I was prompted by a conversation with someone to think about Brenda's dignity - so I'll get outside the chronological narrative that I have followed so far and write about that.
Several stories.
Almost every night in Shelby we went to the Dairy Queen to meet friends for coffee. It was our bistro - our neighborhood bar. Yancie grew up there, in the summer playing outside with the owner's children. One night Brenda and I were sitting at the back table waiting for our friends to show up when Dr. Abdul Gangoo walked in the door. I said to Brenda in a voice that was maybe louder than I intended "That's ABDUL GANGOO!". I loved the name. Brenda was afraid that he could hear me (maybe he could) and poked me in the ribs, saying "Shhh - be quiet." Naturally I said it again, this time louder "ABDUL GANGOO - ABDUL GANGOO." He probably did hear me this time. Brenda was enraged. I had violated her sense of proper dignified behavior. (In truth I had probably violated anyone's sense of proper behavior. I am a silly man.)
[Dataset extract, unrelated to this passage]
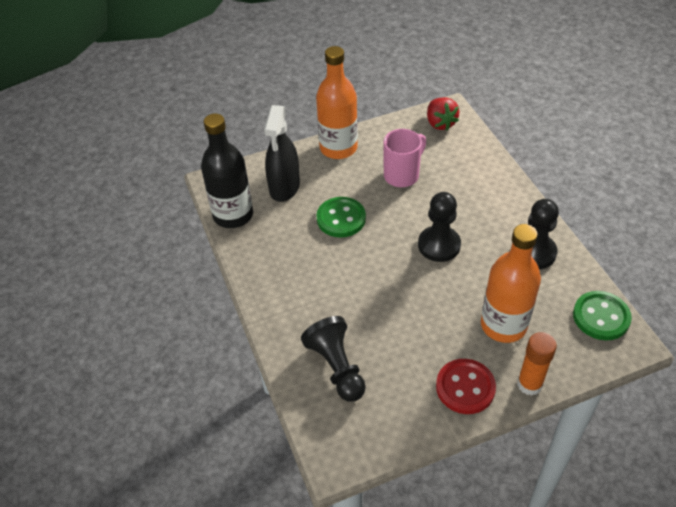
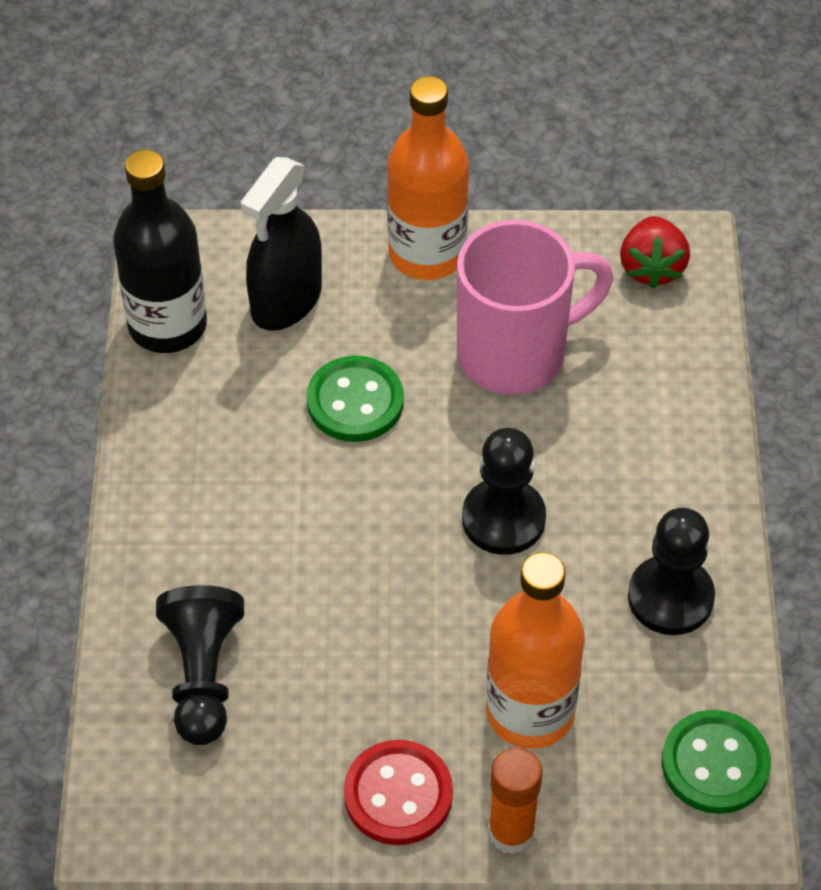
camera: 20 degrees right, 5 degrees up
(402, 175) = (516, 353): pink mug -> pink mug, size x1.50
(This happened more than once.) Brenda and I are in a public place - most likely a restaurant. Brenda sees something interesting over my shoulder. Whispering she tells me about it but warns me not to turn around because I tend to stare, to gawk. She is much more dignified, able to gather everything in a single surreptitious glance. I by implication am a mouth breather and drooler. Later when both of us start to have trouble hearing she passes me notes describing human oddities I am not allowed to stare at.
(This also happened more than once.) It is in the summer in a car with no air conditioning. We are going somewhere where appearance matters. Brenda wants to keep the windows up because the wind will mess up her hair. But I am hot. We compromise by finding a combination of up and down windows that provides a bit of breeze without disrupting the hair she labored over for half an hour and is still not happy with. It is a matter of dignity - although on the way home, she smiles and lets her hair blow free.
Years ago, Brenda said that her dignity would probably kill her and toward the end acknowledged that it probably had. This had to do with the fact that she did not like being seen without her clothes - even or maybe especially by a doctor. She went for years without having a physical exam. A PAP smear was impossible. I think she was ashamed of her body - I don't know why. She was always thin, with an elegant sort of Audrey Hepburn figure. (When she caught me gawking at more endowed women, she would often hiss, "Well why don't you go get yourself some maruska?" - which was her term for larger women.)
When I was a young man and even more ignorant than I am now I tried to change her - imagining if only I could release the wild sprite I knew was inside her - what a treasure I would have - not aware of or accepting what I did have.
Not two months before she died, she acknowledged that she sometimes regarded smiling and laughing as being undignified. I was amazed that there were still secrets and revelations.